- Born: Akwasi Boadi 18 November 1962 (age 63) Ayirebi, Ghana
- Citizenship: Ghanaian
- Occupations: actor; comedian; T.V presenter;
- Years active: 1985–present

= Akrobeto =

Ghanaian actor and comedian

Akwasi Boadi (born 18 November 1962), known as Akrobeto, is a Ghanaian actor, comedian and TV presenter. He has been featured in over 100 Kumawood movies and is known for the unusually large size of his nostrils. Akwesi Boadi is known in the showbiz industry as Akrobeto. Due to his comic acts he has recently been recognized by the international community where his comic acts were used by several presenters on CNN as well as other international television presenters.

== Early life ==
Akrobeto was born on 18 November 1962 at Ayirebi in the Ofoase Ayirebi constituency in the Eastern region of Ghana. He started his basic school education at Akyem Ayerebi L/A primary and middle school and completed in the year 1979. Even though he could not pass his middle school education examination, his love for comedy and acting made him popular and loved in his community. He was the youngest among 11 children born, though 10 are deceased. He could not further his education. He is an ardent football fan.

== Career ==
At age 18, he left his hometown to Accra with Apostle Kwadwo Sarfo of Kristo Asafo Band, when the band visited Akyem Ayerebi to perform their usual concert party in the town. He remained with the Kristo Asafo band and performed in several other productions in the 2000s at the popular keysoap concert party "who is who" competition in those days. In 2008, he started featuring in Kumawood movies. He is currently the host of the television show 'The Real News' on UTV on 2018 and has since remained with them, while still active in the acting industry of Ghana.

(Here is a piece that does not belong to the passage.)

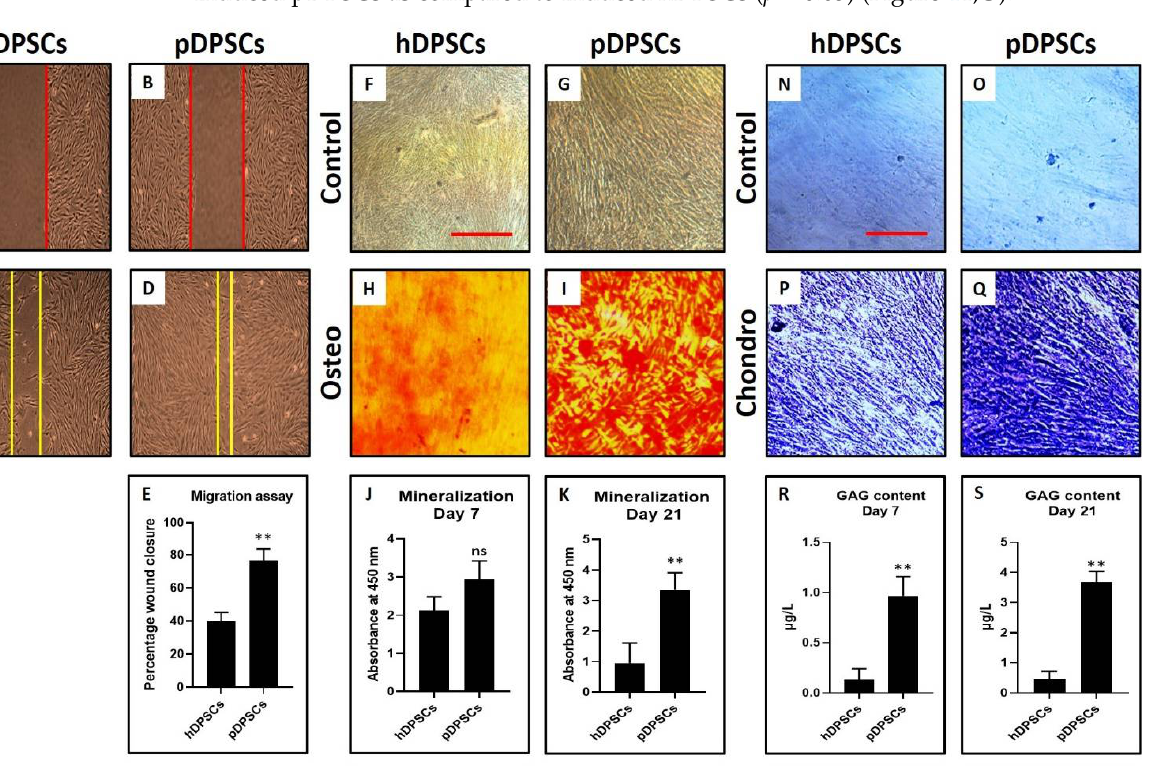
Figure 6. Assessment of migration, osteogenic differentiation and chondrogenic differentiation in DPSCs from healthy and periodontitis-affected teeth after cryopreservation. ( A – E ) comparative analysis of the migratory ability of hDPSCs and pDPSCs. ( F – I ) comparative analysis of osteogenic differentiation in hDPSCs and pDPSCs. ( J , K ) comparative analysis of mineralization in osteogenically induced hDPSCs and pDPSCs at day 7 and day 21. ( L , M ) comparative analysis of osteogenesis-related genes RUNX2 and OCN in osteogenically induced hDPSCs and pDPSCs at day 21. ( N – Q) comparative analysis of chondrogenic differentiation in hDPSCs and pDPSCs. ( R , S ) comparative analysis of GAG content in chondrogenically induced hDPSCs and pDPSCs at day 7 and day 21. ( T , U ) comparative analysis of chondrogenesis- related genes SOX9 and ACAN in chondrogenically induced hDPSCs and pDPSCs at day 21. Experiments were repeated in triplicates for n = 3. ns: not significant, * p < 0.05 and ** p < 0.01. hDPSCs: dental pulp stem cells from healthy teeth, pDPSCs: dental pulp stem cells from periodontitis-affected teeth, Osteo: osteogenic induction, RUNX2 : Runt-related transcription factor 2, OCN : osteocalcin, Chondro: chondrogenic induction, GAG: glycosaminoglycan, SOX9 : SRY-box transcription factor 9 and ACAN : aggrecan.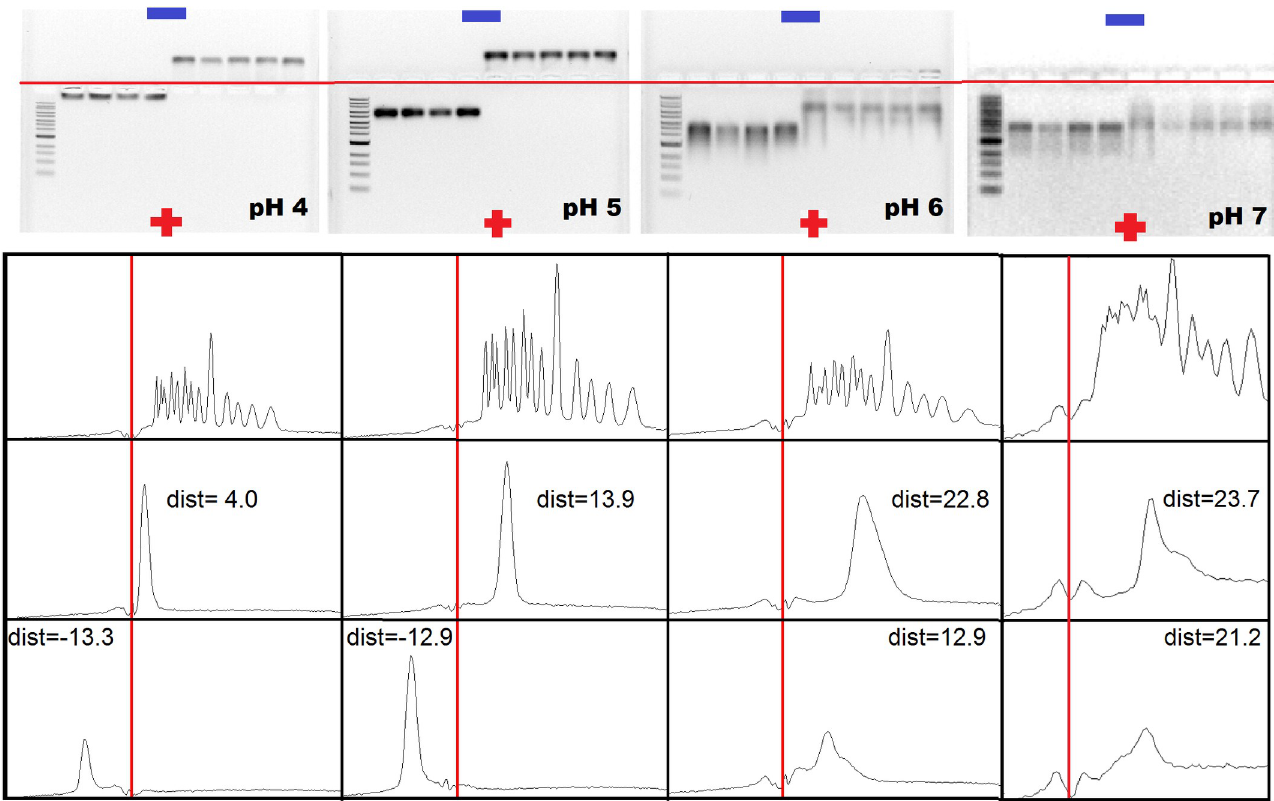
Fig 1. Top. Electrophoretic mobility patterns of CCMV and BMV in 1% agarose gels at pHs 4, 5, 6, and 7 as electrophoresis buffer. In each of the four gels, the samples were loaded as follows: 1-kb-extended DNA ladder (lane 1); CCMV in VSB (pH 4.5), CCMV dialyzed into pH 4, into pH 5, and into pH 6 (lanes 2, 3, 4 and 5, respectively); BMV in VSB (pH 4.5), BMV dialyzed into pH 4, 5, 6 and 7 (lanes 6, 7, 8, 9 and 10, respectively). The red horizontal lines specify the position of the wells. Bottom. Density plots of lanes 1, 2 and 6 to illustrate quantification of the distance that the virus has traveled in each case. The red vertical lines denote the positions of the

He became popular thanks to YouTube, and in November 2020 clips of him reading sports results from European football in an exaggerated and enthusiastic manner became viral. His mispronunciation of Chelsea captain César Azpilicueta's name prompted the Spanish player to share the video on Twitter and reply with a clip in which he explains the correct pronunciation, giving further exposure to Akrobeto. Various satirical shows have played their own clips satirizing the speech of Akrobeto, including the Greek satirical show Radio Arvyla among others, which has shown frequently videos of him and his face appears in the ident of "Top Epikairotitas", a part of the show. Furthermore, the Thursday episode of Radio Arvyla ends with a satirical video where various domestic news are presented with the way of Akrobeto, keeping the graphics of Akrobeto's program.

He was claimed to receive attention from Bayer Leverkusen and other TV platforms in Spain. Patrice Evra called him N'golo Kante's uncle. He was the host of the fourth edition of the 3Music Awards held at the Accra International Conference Centre.

== Personal life ==
Akrobeto is married to Georgina Johnson and has 3 children. He is the brand ambassador to BestPoint Mobile Banking.

== Filmography ==
- The Return of Jamal (2022)
- Heroes of Africa: Tetteh Quarshie (2020)
- Away Bus (2019) as Inspector Yeesu
- Things we do for love
- Chain Of Death
- Akwansidie (2018) as Okyere
- Empress (2017) as Baba
- Na me nnim (2016) as Boakye
- Ama Pooley (2015) as Adu
- Ohia Asoma Wo (2014) as Mr. Badu
- Girls Kasa (2013) as Frenchman
- King Kong (2011) as Agya Ntimoah
- Bediahene (2010) as Nana Kwatah

== Award ==
In March 2021, he emerged as the overall Entertainment Personality of the Year at the Entertainment Achievement Awards.